New Jersey school bus contractor

Student Transportation Inc., doing business as Student Transportation of America (STA) and Student Transportation of Canada (STC), is a New Jersey–based school bus contractor that focuses on rural and suburban areas. It is the second-largest school bus transportation services provider in North America, with over 22,000 vehicles that transport students in more than 225 school districts.

== History ==
Student Transportation of America was founded in 1997 by Denis J. Gallagher, who is the chairman of the company. With roots that can be traced to New Jersey's Coast Cities Bus Service established in 1922 by Gallagher's grandfather, STA successfully completed an initial public offering and its income participating securities (IPS) began trading on the Toronto Stock Exchange in December 2004.

In November 2009, the company changed its name from Student Transportation of America, Ltd., to Student Transportation Inc. It continues to use the trade names Student Transportation of America and Student Transportation of Canada.

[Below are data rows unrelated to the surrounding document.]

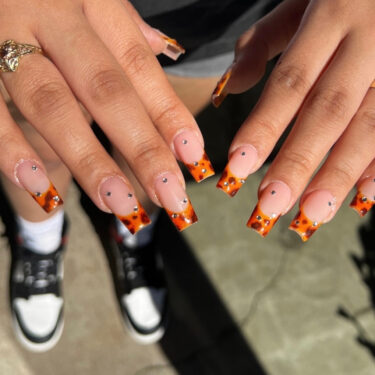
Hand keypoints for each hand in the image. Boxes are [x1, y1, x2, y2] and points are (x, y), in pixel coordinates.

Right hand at [0, 0, 213, 232]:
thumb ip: (124, 25)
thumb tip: (165, 50)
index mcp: (93, 3)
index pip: (140, 66)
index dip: (169, 113)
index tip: (194, 157)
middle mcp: (55, 18)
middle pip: (107, 91)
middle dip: (143, 149)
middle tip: (171, 197)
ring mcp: (6, 37)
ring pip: (53, 105)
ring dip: (90, 162)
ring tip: (120, 206)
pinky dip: (11, 149)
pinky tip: (40, 187)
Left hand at [213, 0, 374, 240]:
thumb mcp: (298, 4)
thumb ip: (262, 44)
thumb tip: (228, 89)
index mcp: (332, 15)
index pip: (291, 81)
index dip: (265, 126)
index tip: (238, 167)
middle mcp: (370, 40)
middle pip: (329, 110)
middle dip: (300, 162)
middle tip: (271, 206)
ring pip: (370, 125)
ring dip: (340, 174)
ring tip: (314, 214)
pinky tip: (364, 198)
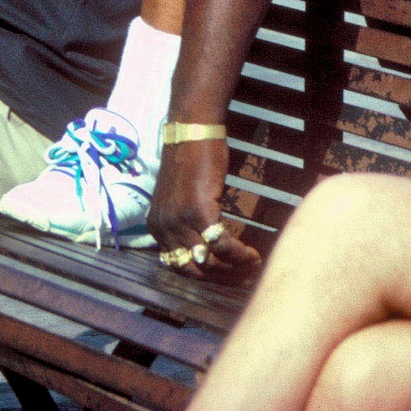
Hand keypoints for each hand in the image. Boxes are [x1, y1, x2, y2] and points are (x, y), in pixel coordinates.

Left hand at [146, 139, 258, 280]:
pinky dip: (238, 253)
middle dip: (222, 278)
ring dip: (235, 268)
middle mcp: (162, 228)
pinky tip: (251, 252)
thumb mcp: (180, 201)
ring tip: (253, 265)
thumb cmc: (191, 163)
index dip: (207, 277)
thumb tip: (209, 250)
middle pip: (195, 270)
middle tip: (246, 276)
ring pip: (209, 261)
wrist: (191, 132)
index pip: (180, 267)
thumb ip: (186, 225)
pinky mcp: (197, 210)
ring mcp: (178, 220)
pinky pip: (220, 243)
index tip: (229, 277)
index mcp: (157, 227)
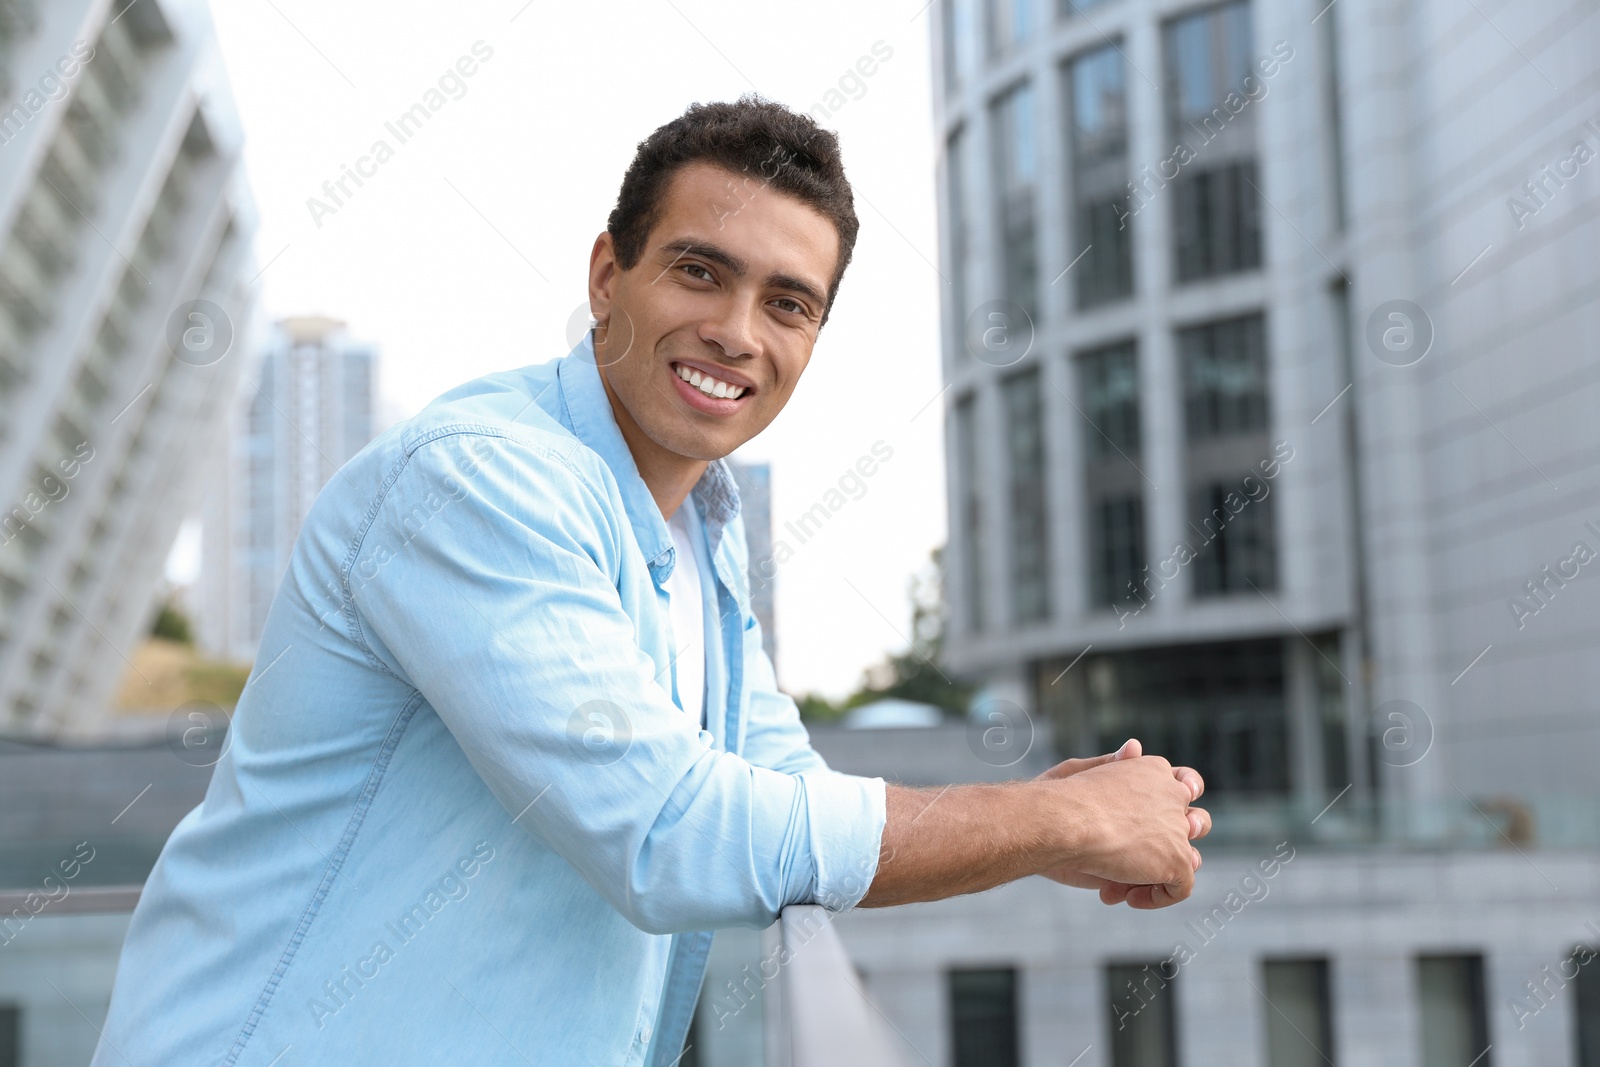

Student Transportation has grown considerably through its "A‑B‑C-D" (Acquisition, Bid, Conversion, and Direct-to-Parent) growth strategy. Among STA's customers is the Los Angeles Unified School District, which is the second largest school district in the United States.

In 2018, Student Transportation was sold to Caisse de dépôt et placement du Québec and Ullico. It was formerly publicly traded on both the Toronto Stock Exchange and Nasdaq.

As of 15 June 2022 Student Transportation of America acquired Pacific Western Transportation Group out of Calgary, Alberta. PWT's Transit and Motorcoach operations were divested to Keolis in 2024.